Her parents are nodding seriously, after the doctor finishes speaking, and she’s geared up to ask more questions (because what the fuck does any of that even mean?) before her dad jumps in and starts asking about some discount that they’d been promised. Lexa, leaning back in her chair and disconnecting from the sounds around her a bit, realizes in an instant that she isn’t being asked if she wants to go— she’s just being given the information on where she will be going, as a sort of courtesy.
She doesn’t have time to process much.
It feels like she is still sitting down in that faux-leather office chair when she breathes and realizes she is already in the backseat of her father’s truck. He’s playing the gospel station so loudly you couldn’t speak over it if you tried.

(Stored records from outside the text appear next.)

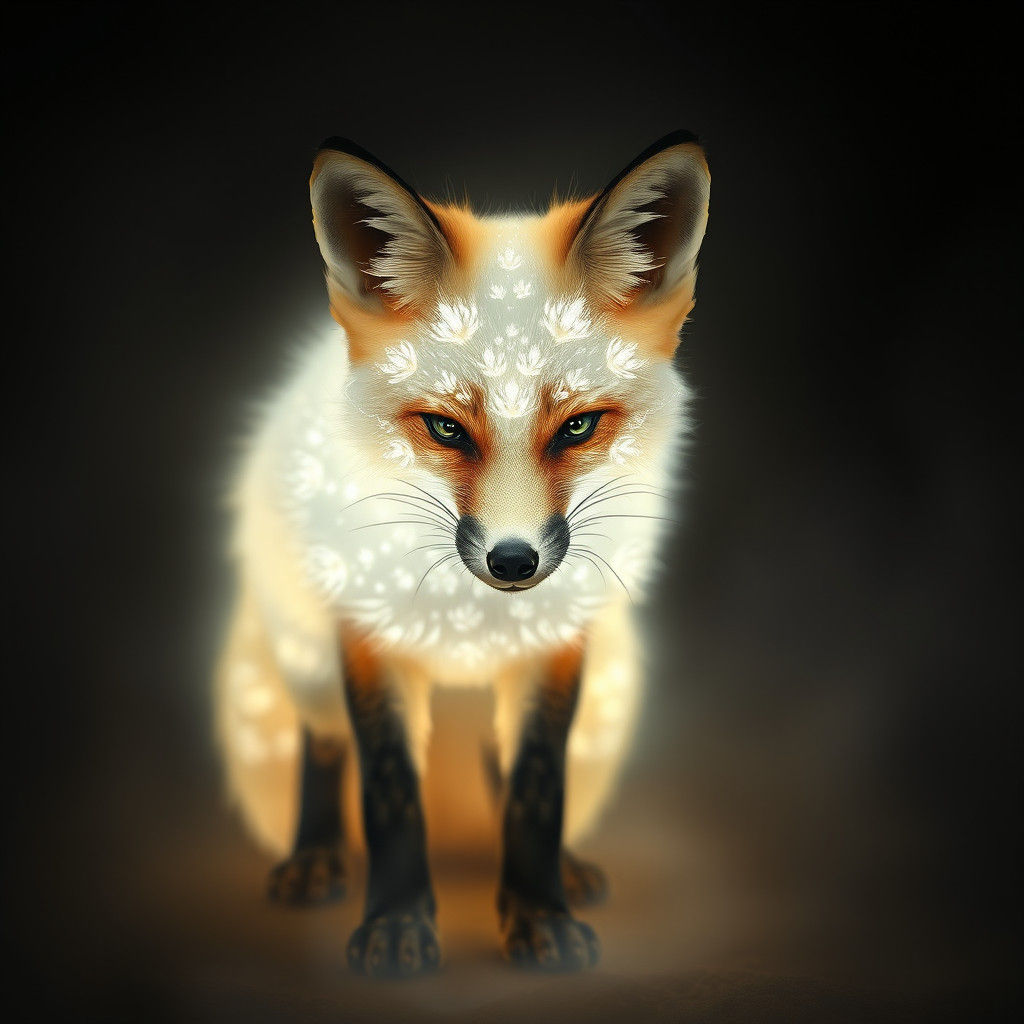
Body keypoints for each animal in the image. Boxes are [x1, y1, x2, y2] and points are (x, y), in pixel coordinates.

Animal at [214, 130, 710, 976]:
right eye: (445, 428)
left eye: (578, 427)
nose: (513, 561)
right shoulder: (369, 637)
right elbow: (388, 792)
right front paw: (396, 927)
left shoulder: (557, 642)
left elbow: (537, 788)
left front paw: (540, 914)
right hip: (305, 654)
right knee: (321, 742)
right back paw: (315, 856)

He’s having a quiet discussion with her mother in the front.
The drive home takes less than her few measured blinks (she’s watching them from outside again, breathes over the delicate freckles that dust her eyelids) and when they’ve pulled up into the driveway her mother turns half-way to tell her to start packing her bags, because she’s leaving tomorrow afternoon.
She sits on her bed for a long, long while, until there isn’t any sunlight left and her room is lit only by the streetlamp across the street, thinking nothing. She focuses on evening out her breathing until she’s lulled by the rhythmic stutter.
For the first time in her life Lexa falls into dreamless slumber.